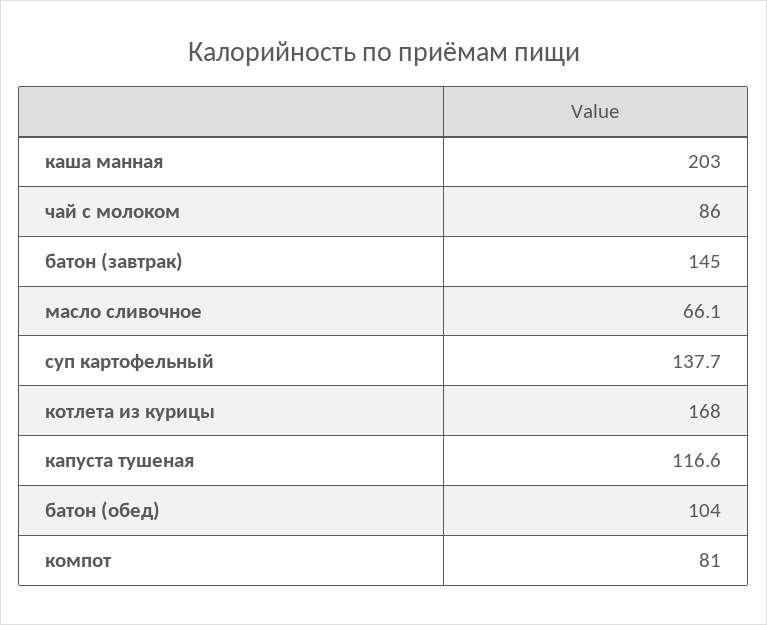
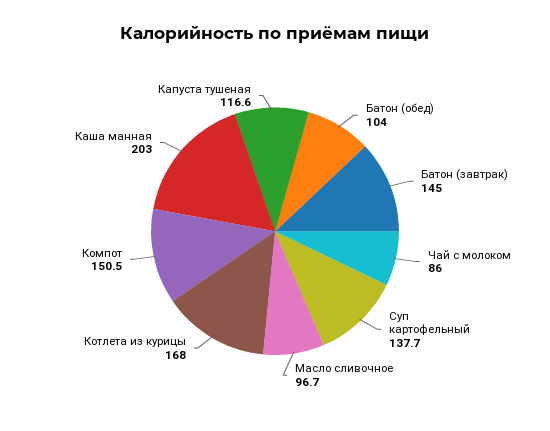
  {
    "каша манная": 203,
    "чай с молоком": 86,
    "батон (завтрак)": 145,
-   "масло сливочное": 66.1,
+   "масло сливочное": 96.7,
    "суп картофельный": 137.7,
    "котлета из курицы": 168,
    "капуста тушеная": 116.6,
    "батон (обед)": 104,
-   "компот": 81
+   "компот": 150.5
  }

※ ※ ※

(Work required):
Print out every record above exactly as given. Do not include the pictures.

(Answer to this problem):
  {
    "каша манная": 203,
    "чай с молоком": 86,
    "батон (завтрак)": 145,
-   "масло сливочное": 66.1,
+   "масло сливочное": 96.7,
    "суп картофельный": 137.7,
    "котлета из курицы": 168,
    "капуста тушеная": 116.6,
    "батон (обед)": 104,
-   "компот": 81
+   "компот": 150.5
  }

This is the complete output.